## [To-do item]
From the entries below, retype only the lines from the one with "exposure_s: 1/586" through the one with "f_number: 4.5", exactly as written.
════
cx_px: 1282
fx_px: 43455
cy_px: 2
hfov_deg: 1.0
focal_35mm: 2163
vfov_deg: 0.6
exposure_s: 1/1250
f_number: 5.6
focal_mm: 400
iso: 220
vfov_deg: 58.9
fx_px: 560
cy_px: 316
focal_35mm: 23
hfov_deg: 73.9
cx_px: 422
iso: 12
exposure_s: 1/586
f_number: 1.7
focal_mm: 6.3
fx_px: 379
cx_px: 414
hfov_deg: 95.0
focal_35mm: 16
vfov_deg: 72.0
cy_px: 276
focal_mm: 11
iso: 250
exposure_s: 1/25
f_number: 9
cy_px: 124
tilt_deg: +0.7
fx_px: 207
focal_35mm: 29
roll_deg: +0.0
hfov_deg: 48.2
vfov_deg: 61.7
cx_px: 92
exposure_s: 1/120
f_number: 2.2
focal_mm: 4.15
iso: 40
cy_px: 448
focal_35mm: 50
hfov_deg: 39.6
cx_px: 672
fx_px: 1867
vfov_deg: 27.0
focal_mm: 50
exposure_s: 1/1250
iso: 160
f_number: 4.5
════
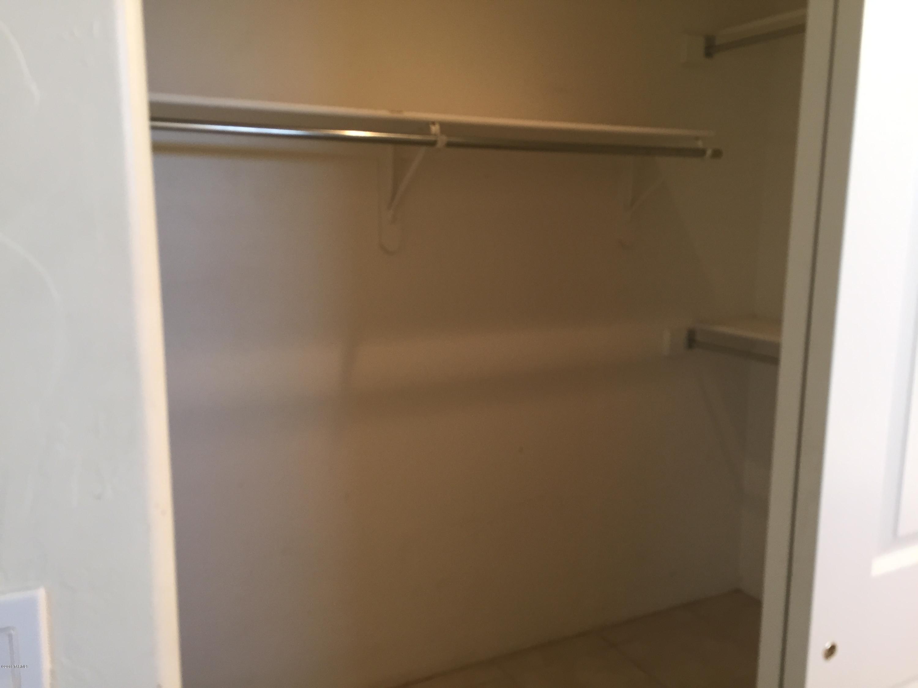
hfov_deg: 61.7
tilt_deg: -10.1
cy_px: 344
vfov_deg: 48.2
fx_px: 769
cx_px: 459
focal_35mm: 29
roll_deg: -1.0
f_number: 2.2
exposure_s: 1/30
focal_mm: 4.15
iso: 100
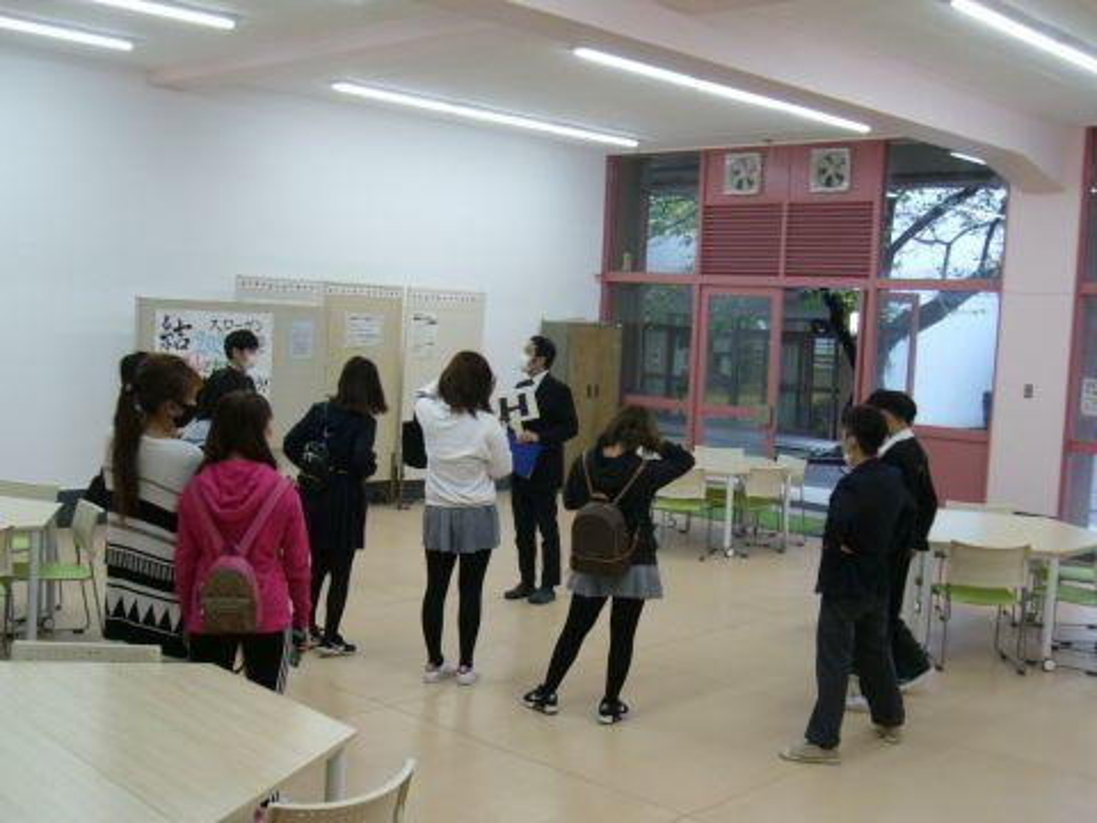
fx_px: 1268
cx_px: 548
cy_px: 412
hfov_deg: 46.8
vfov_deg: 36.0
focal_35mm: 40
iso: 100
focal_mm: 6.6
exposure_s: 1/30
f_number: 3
════
## [Written response]
exposure_s: 1/586
f_number: 1.7
focal_mm: 6.3
fx_px: 379
cx_px: 414
hfov_deg: 95.0
focal_35mm: 16
vfov_deg: 72.0
cy_px: 276
focal_mm: 11
iso: 250
exposure_s: 1/25
f_number: 9
cy_px: 124
tilt_deg: +0.7
fx_px: 207
focal_35mm: 29
roll_deg: +0.0
hfov_deg: 48.2
vfov_deg: 61.7
cx_px: 92
exposure_s: 1/120
f_number: 2.2
focal_mm: 4.15
iso: 40
cy_px: 448
focal_35mm: 50
hfov_deg: 39.6
cx_px: 672
fx_px: 1867
vfov_deg: 27.0
focal_mm: 50
exposure_s: 1/1250
iso: 160
f_number: 4.5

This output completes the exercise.